A new study has shown that people who smoke marijuana as young adults risk a slightly harder time recollecting words by the time they reach middle age.
The same study, according to CBS, says put use does not appear to cause any damage or dim other mental capacities, such as the ability to think fast, concentrate or problem-solve.
“We were really surprised by the findings,” said study author Dr. Reto Auer, an academic chief resident in the department of community medicine and ambulatory care at the University of Lausanne, in Switzerland.
The impact of Pot on the ability to memorize words appeared to be incremental, meaning that “the more you smoke, the lower your verbal memory,” Auer was quoted to have said by the CBS.
Still, Auer stressed that the results “are only associations,” and not proof of cause and effect.

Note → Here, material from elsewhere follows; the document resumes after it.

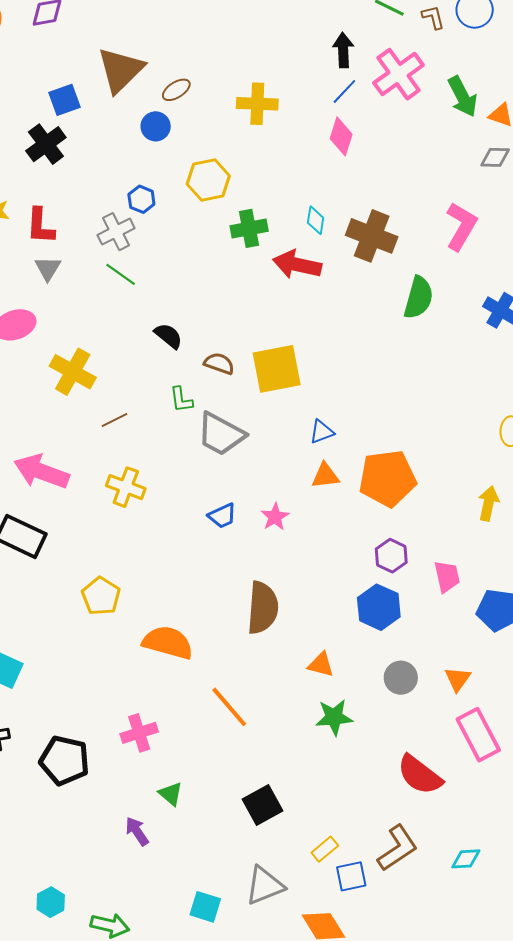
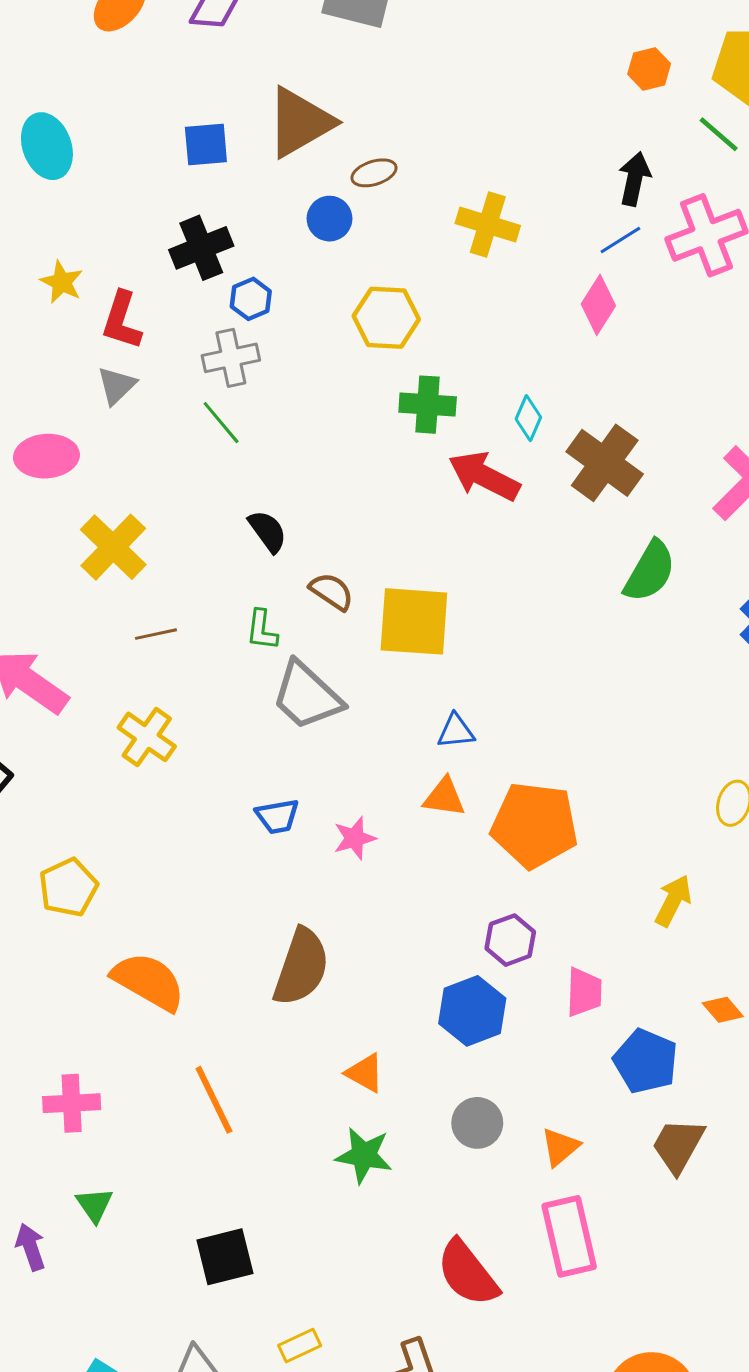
black cross: (46, 144) -> (201, 248), moved
blue hexagon: (141, 199) -> (251, 299), moved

He also said the study only examined the impact of pot on verbal memory, not overall memory, and didn’t assess whether participants or their friends thought pot smoking had actually left them impaired.
Auer and his team of researchers reported their findings in the Feb. 1 online edition of JAMA Internal Medicine.
In order to explore the potential long-term impact of marijuana use, the researchers focused their attention on nearly 3,400 white and black men and women who were between the ages of 18 and 30 when they first enrolled in a national study in 1985 and 1986 respectively.
Those who took part in the research were residents of Birmingham, Ala.; Chicago; California; Oakland and Minneapolis. All participants were tracked for the next 25 years (up until 2011), during which time use of marijuana was self-reported at seven follow-up interviews.
According to the study, 85 percent of participants admitted to smoking pot at some point of another, while about 12 percent said they continued to do so in middle age.
Thinking skills were assessed at the end of the 25-year study period. The testing covered verbal memory, measured by the ability to memorize and recall a list of 15 words, including; visual motor speed; working memory; sustained attention skills; and the ability to problem-solve and plan.
At the end of the study, the researchers were able to determine that middle-aged participants who were smokers of marijuana when they reached the 25-year mark fared worse in terms of verbal memory and mental-processing speed.
Also discovered during the study was that the greater an individual’s lifelong exposure to pot, the more their verbal memory seemed to have dimmed by middle age.
The result of this research means that those who smoke marijuana every day for many years are the most likely to experience the greatest drop in thinking skills, according to Wayne Hall, the author of an accompanying editorial.
“The study did not measure use precisely, but the pattern of cannabis use that most often produces these type of effects is daily use over a decade or more,” Hall said.
“Cannabis is a drug, and like all drugs it can harm some users when they use it in particular ways. This study adds to the substantial evidence that the daily use of cannabis over periods of years and decades can harm the mental and physical health of people who use it in this way,” he added.